The unifying theme of this book is the idea of Ohio as a purple state. In a country increasingly divided into blue (Democratic) and red (Republican) states, Ohio remains among a handful of states that are not dominated by a single political party. Although Republicans have done very well in electing their members to positions in the state government in Ohio (most recently in 2014), Democrats were able to grab the state’s electoral votes in both 2008 and 2012. Ohio has therefore become crucial to the strategies of both parties as they vie with one another for power. As American politics swing back and forth between Republican and Democratic dominance, Ohio’s politics follow suit.
The book opens by explaining Ohio’s role, now more than 50 years old, as the quintessential purple state in presidential politics.
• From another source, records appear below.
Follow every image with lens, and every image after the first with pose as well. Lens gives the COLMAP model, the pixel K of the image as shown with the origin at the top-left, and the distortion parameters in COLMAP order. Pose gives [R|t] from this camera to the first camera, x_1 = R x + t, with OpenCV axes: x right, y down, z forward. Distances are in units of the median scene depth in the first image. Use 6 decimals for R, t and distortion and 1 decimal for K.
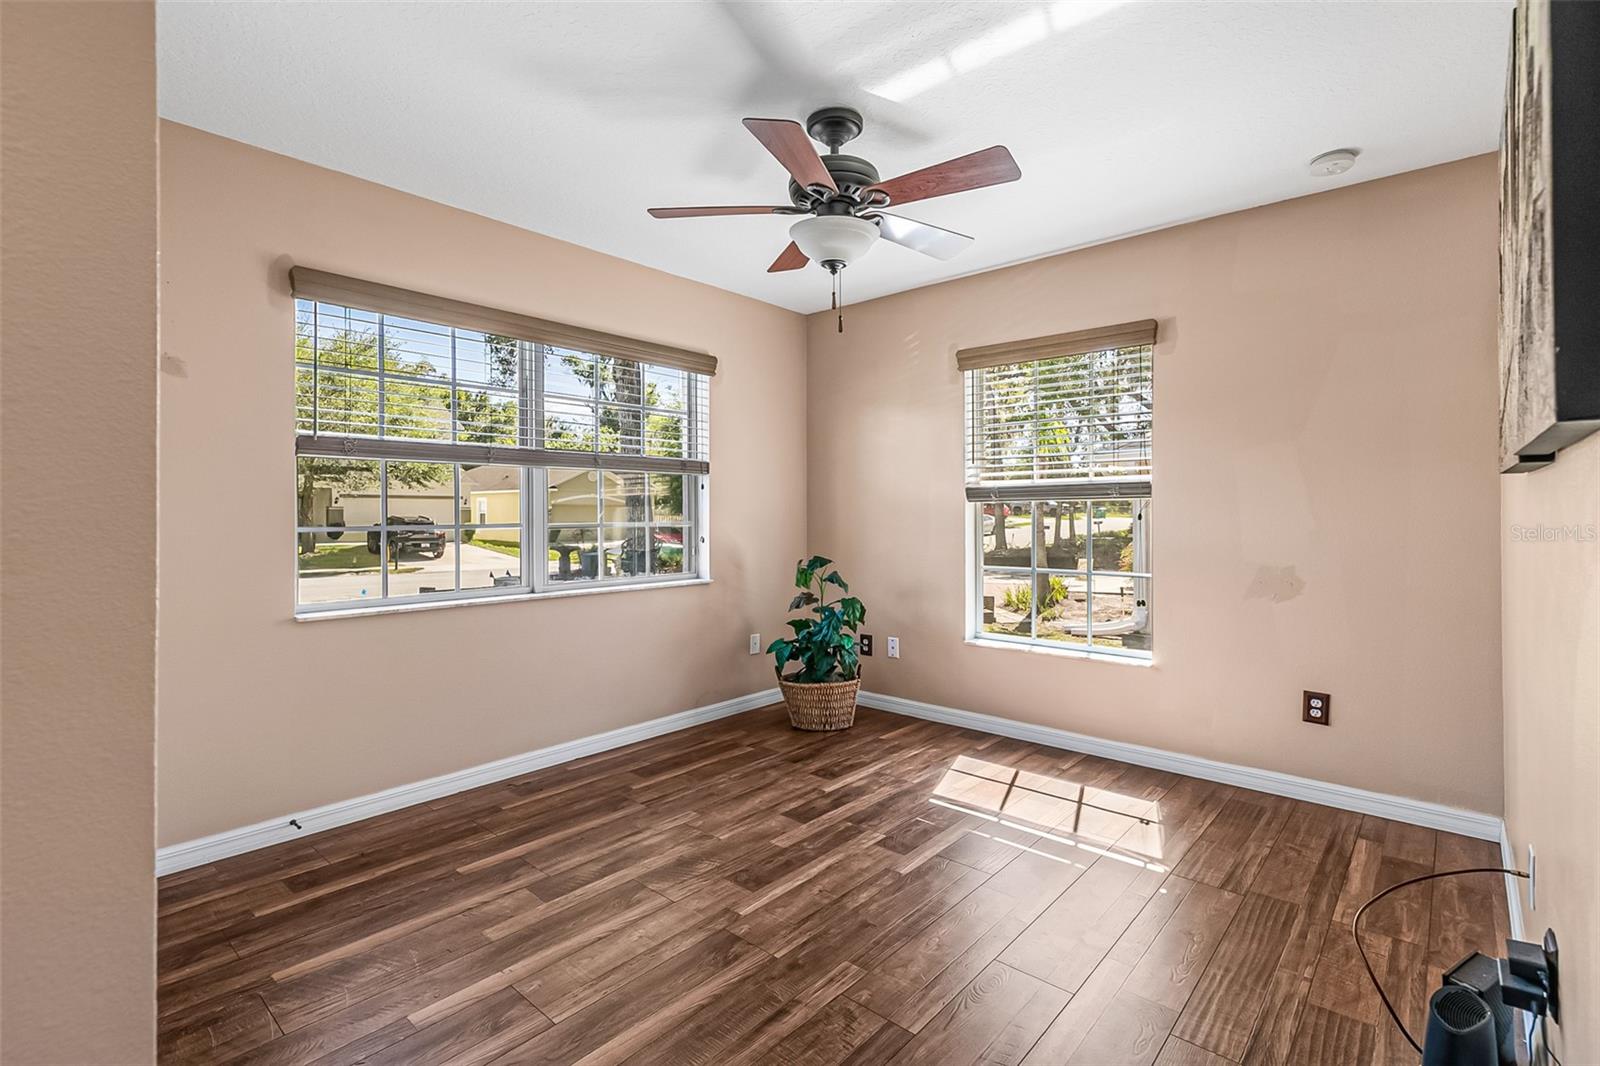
lens RADIAL K [[735.3, 0, 800.6], [0, 735.3, 535.7], [0, 0, 1]] dist [0.003263, -0.000205]
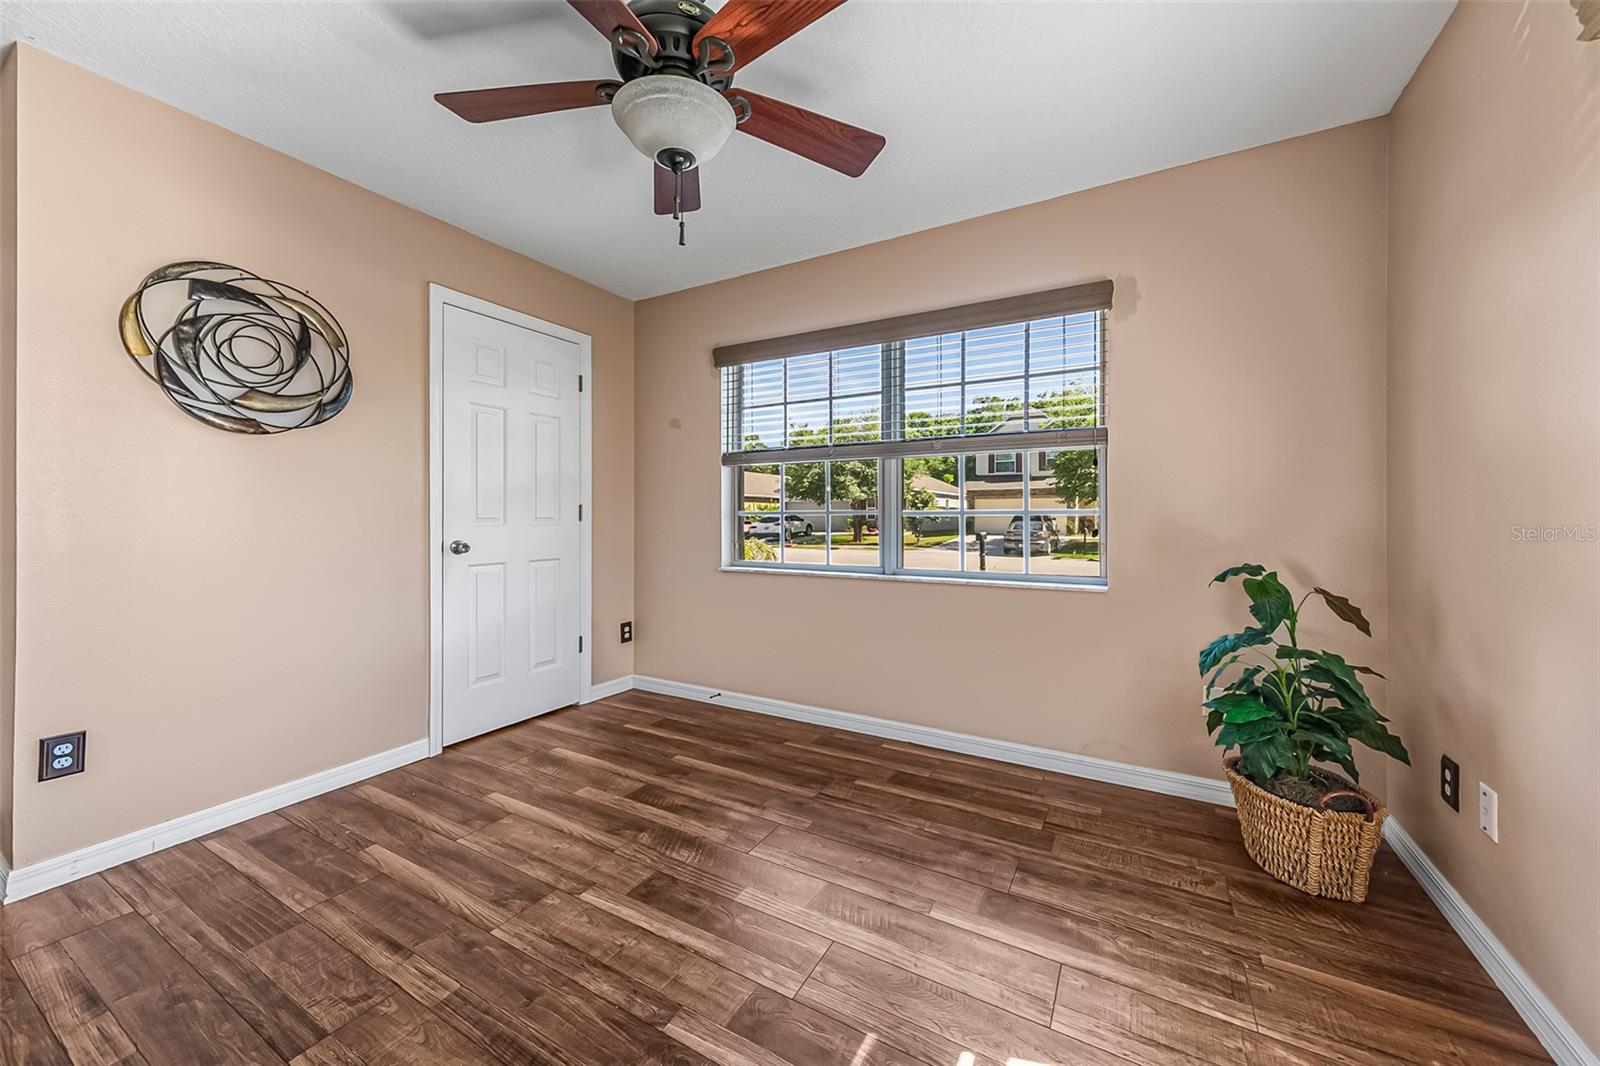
lens RADIAL K [[596.6, 0, 798.5], [0, 596.6, 526.0], [0, 0, 1]] dist [0.006735, -0.000093]
pose [[0.205001, 0.022322, -0.978507, 0.589509], [-0.030284, 0.999406, 0.016454, -0.004018], [0.978293, 0.026260, 0.205555, 0.859871]]
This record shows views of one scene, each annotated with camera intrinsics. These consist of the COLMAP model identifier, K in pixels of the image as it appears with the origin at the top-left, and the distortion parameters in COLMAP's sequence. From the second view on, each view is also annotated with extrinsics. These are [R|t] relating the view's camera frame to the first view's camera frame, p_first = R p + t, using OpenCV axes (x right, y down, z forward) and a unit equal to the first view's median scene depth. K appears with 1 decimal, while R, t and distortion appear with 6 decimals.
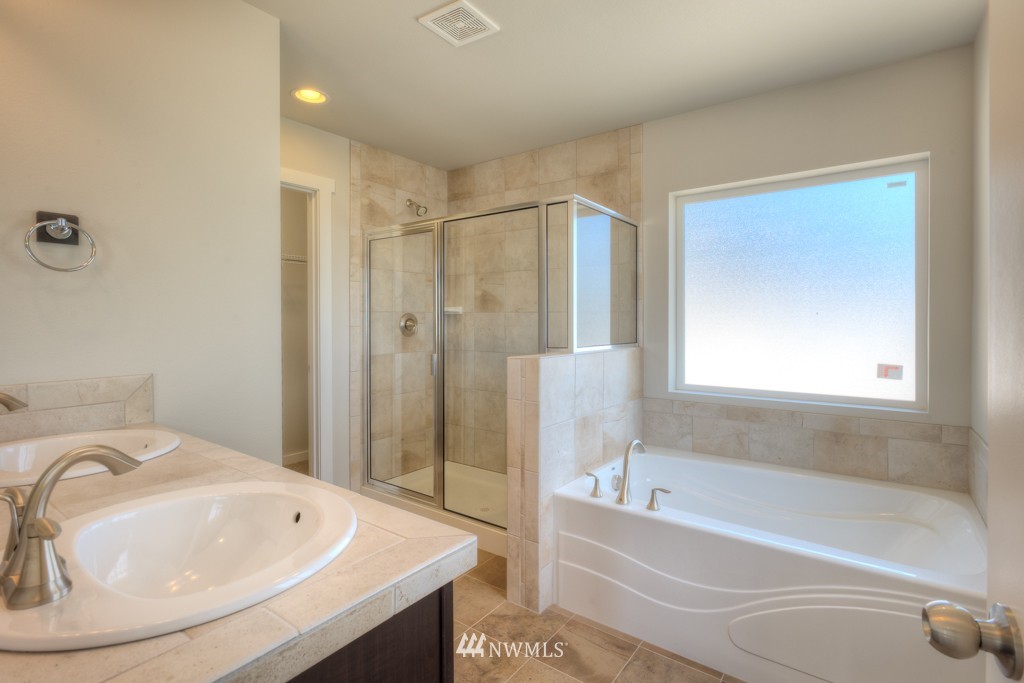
lens RADIAL K [[487.9, 0, 517.6], [0, 487.9, 320.8], [0, 0, 1]] dist [0.001787, 0.002740]
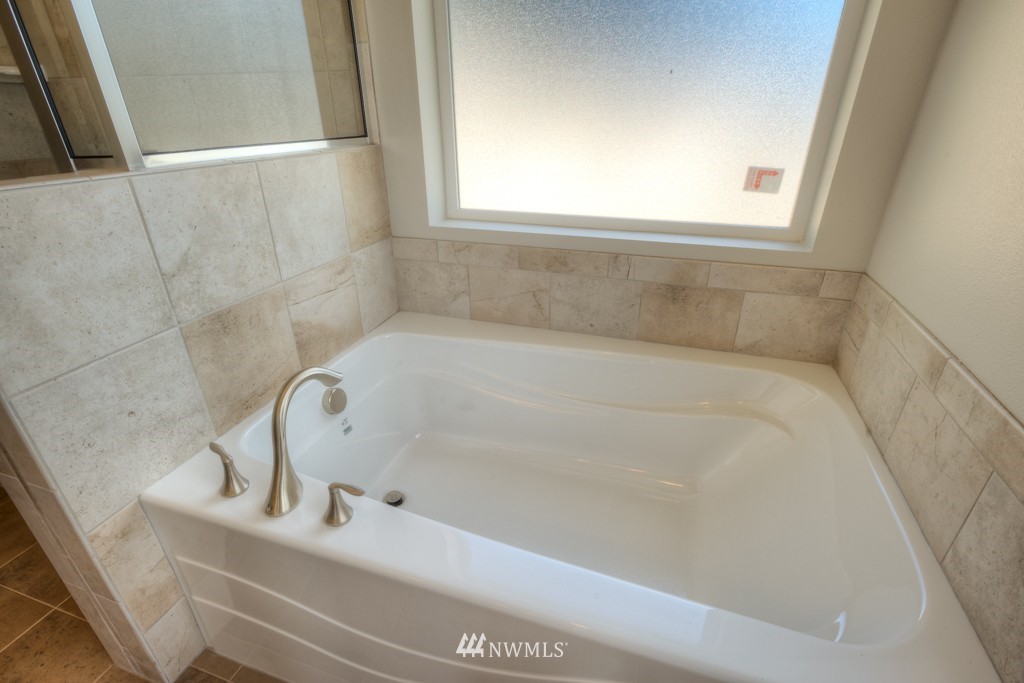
lens RADIAL K [[487.9, 0, 513.6], [0, 487.9, 344.7], [0, 0, 1]] dist [0.001787, 0.002740]
pose [[0.949459, -0.140974, 0.280453, 0.257400], [0.004079, 0.898938, 0.438057, 0.019978], [-0.313864, -0.414773, 0.854080, 0.476581]]
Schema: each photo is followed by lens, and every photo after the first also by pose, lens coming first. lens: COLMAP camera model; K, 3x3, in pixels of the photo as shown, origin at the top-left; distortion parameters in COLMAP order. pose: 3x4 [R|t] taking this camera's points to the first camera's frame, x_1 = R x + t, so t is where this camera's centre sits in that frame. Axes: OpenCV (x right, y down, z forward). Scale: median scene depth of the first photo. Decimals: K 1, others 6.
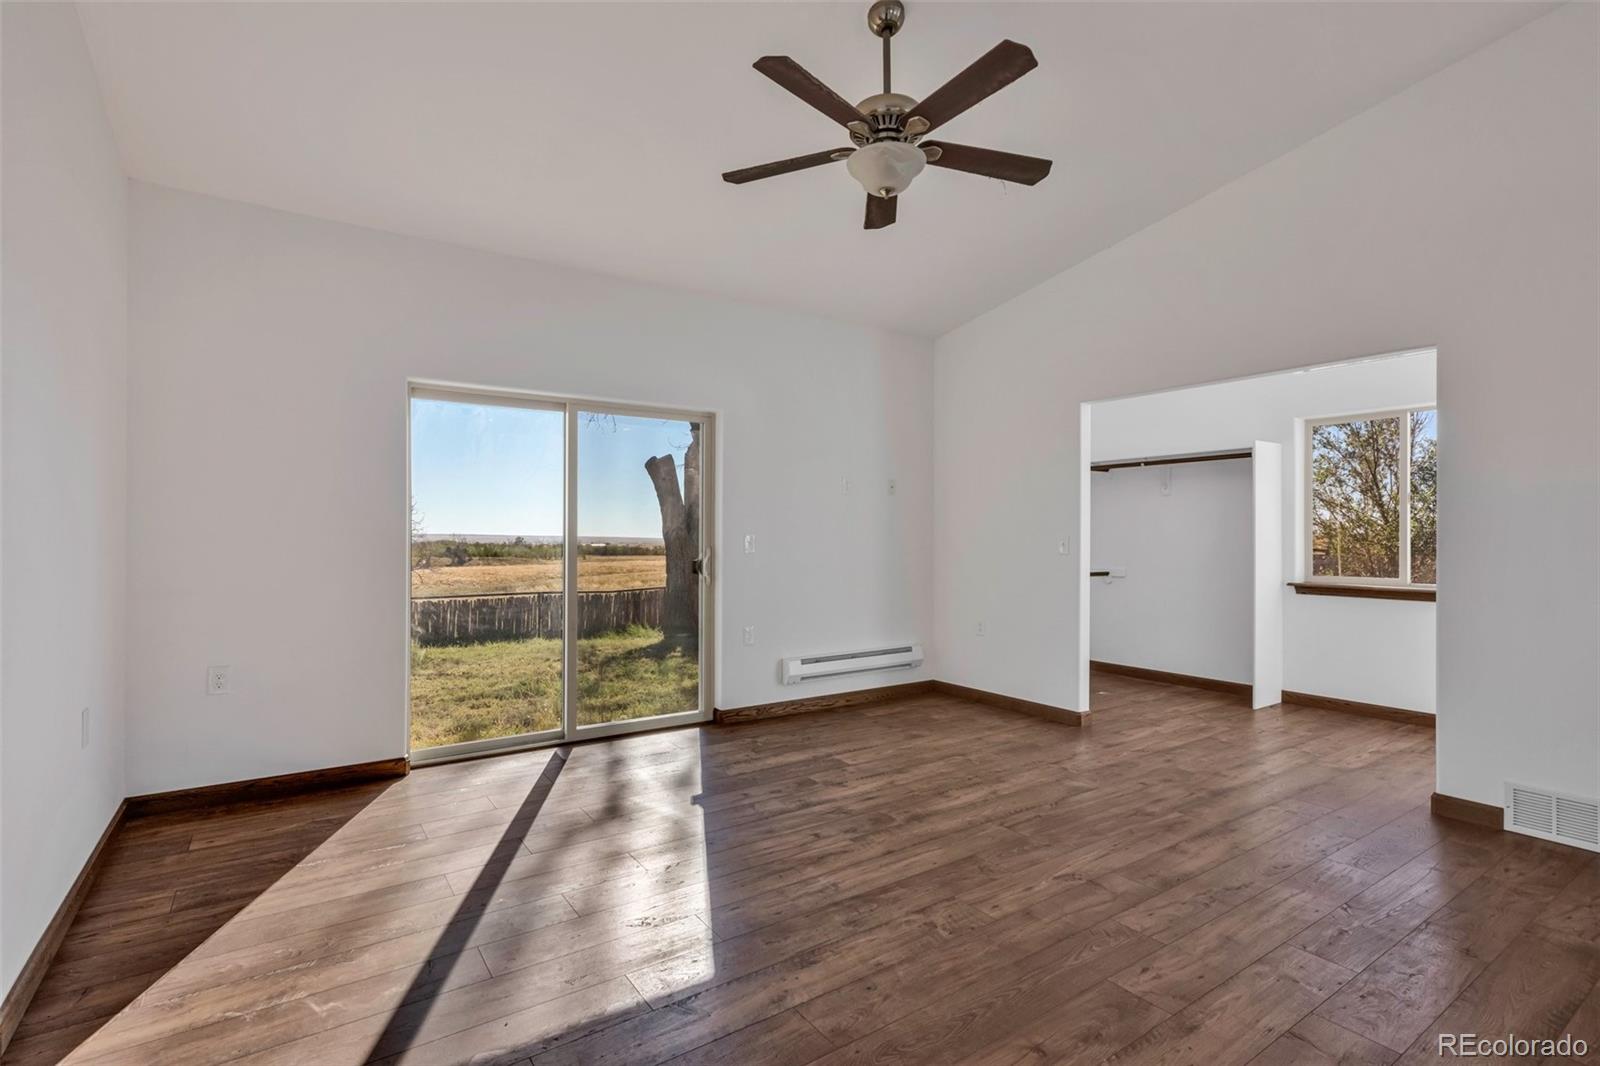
lens RADIAL K [[762.9, 0, 796.4], [0, 762.9, 531.7], [0, 0, 1]] dist [0.002557, 0.000887]
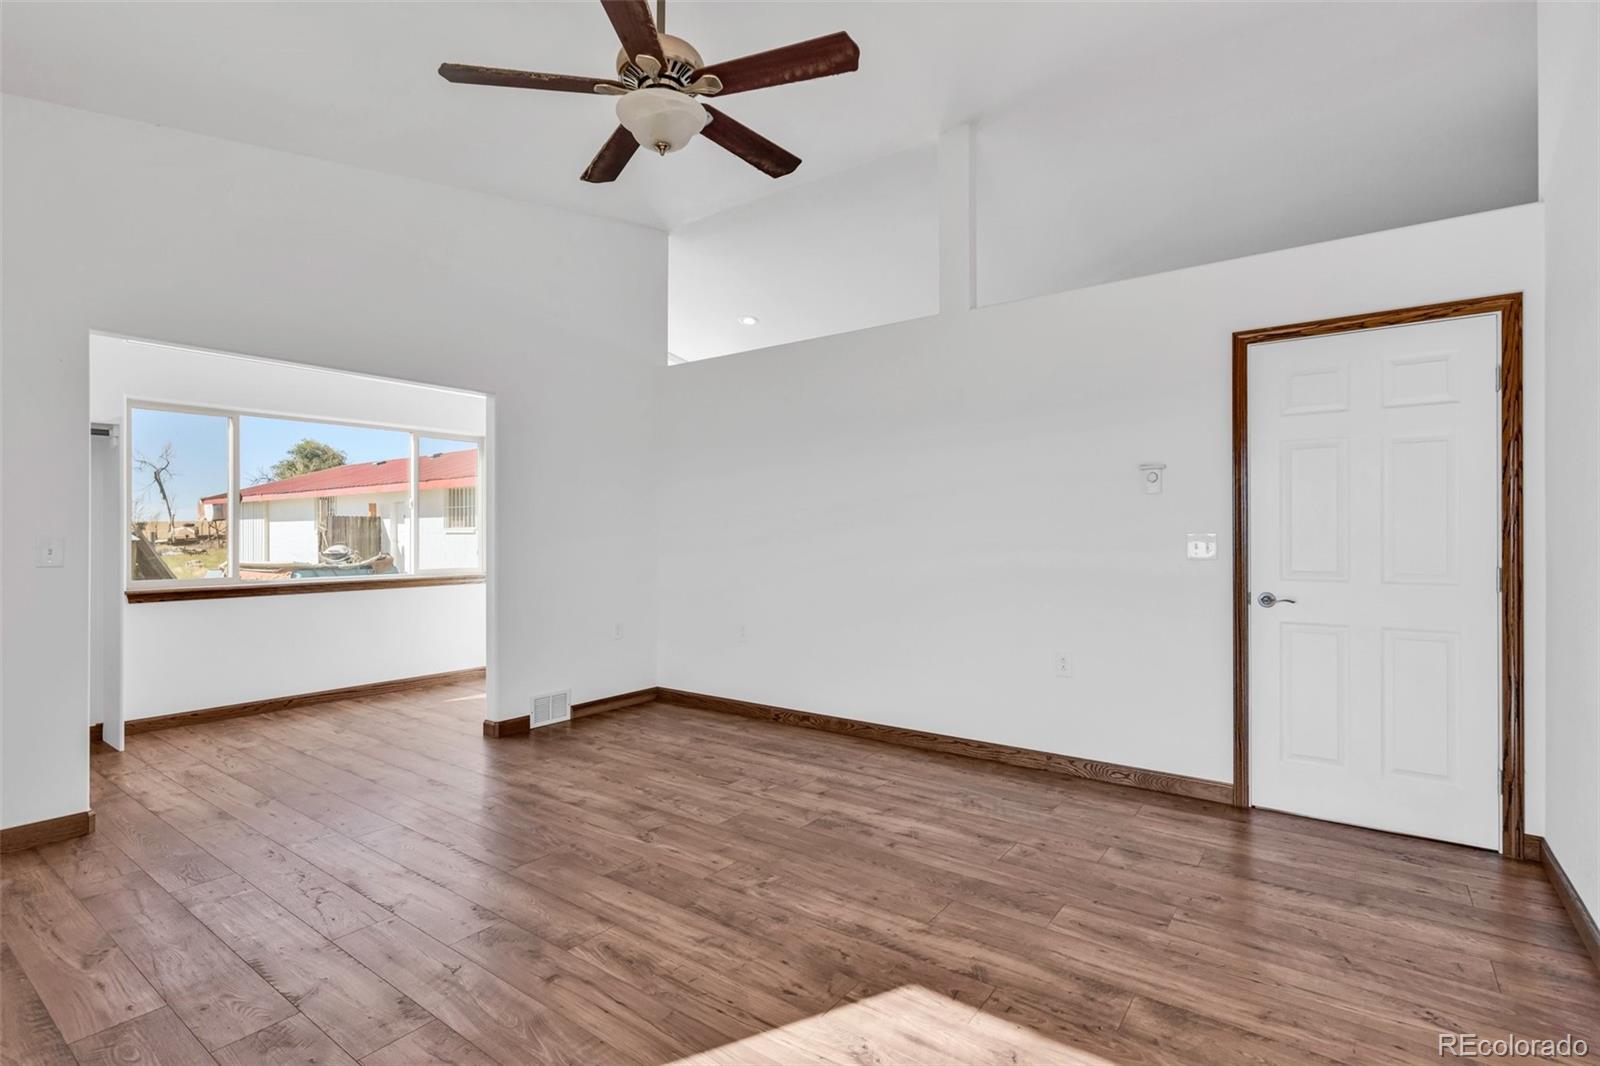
lens RADIAL K [[762.9, 0, 795.4], [0, 762.9, 533.9], [0, 0, 1]] dist [0.002557, 0.000887]
pose [[-0.329035, -0.001158, 0.944317, -0.795711], [-0.002458, 0.999997, 0.000369, 0.000480], [-0.944315, -0.002200, -0.329037, 1.176499]]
This is followed by a more in-depth look at the establishment of Ohio as a state and the evolution of the Ohio constitution. With this background in place, we move to a discussion of the various institutions of Ohio government. In addition to covering the legislature, the executive branch, and the courts, however, we include a chapter on regional and local government institutions. From this point forward in the book, we include in nearly every chapter a brief text box detailing a particular issue or event that helps to [Page xiv]illustrate what was discussed. For example, in Chapter 5, when discussing the Ohio court system, we provide a detailed account of the court reform proposal recently proposed by the Ohio Chief Justice Maureen O’Connor. Other text boxes deal with subjects such as the debate over oil and natural gas hydraulic fracturing (fracking), political corruption and reform in Cuyahoga County, and the controversy over early in-person voting in Ohio. The text boxes are particularly useful in allowing us to draw the reader’s attention to contemporary issues.
We then move to subjects that, although not altogether unique to Ohio, are fundamental to understanding the government and politics of the state. The first is the state budget. “Who gets what, where, when, and how” is perhaps the most famous definition of politics, and the budgeting process lies at the core of Ohio politics. Of course, like all states, Ohio has its own political culture, which was first introduced in Chapter 1. In Chapter 8, we circle back to this topic, looking at political parties in Ohio, the state’s electoral rules, and the role of significant interest groups. Finally, we conclude by addressing the political procedures that Ohio shares with only a handful of states: the ability of citizens to participate directly in lawmaking via the initiative and referendum. There is symmetry to ending the book with this discussion. The initiative and referendum emerged from Ohio’s early embrace of progressive political reforms in the early 20th century. At the same time, as the recent repeal of the law known as Senate Bill 5 (restricting public labor unions) shows, these reforms will continue to influence Ohio politics in the 21th century.
Although the faults of this book are solely the responsibility of the coauthors, we did benefit from the assistance of others. We want to offer special thanks to Henry Gomez, chief political reporter for the Northeast Ohio Media Group (and our former student!), who was very helpful to us as we sought to explain changes in Cuyahoga County government. Thomas A. Finnerty, project manager at the Center for Urban Studies at Youngstown State University, offered thoughtful comments on local government in Ohio. Jeffrey Dick, chair of Geological and Environmental Sciences at Youngstown State University, helped us to understand the issues surrounding fracking in Ohio.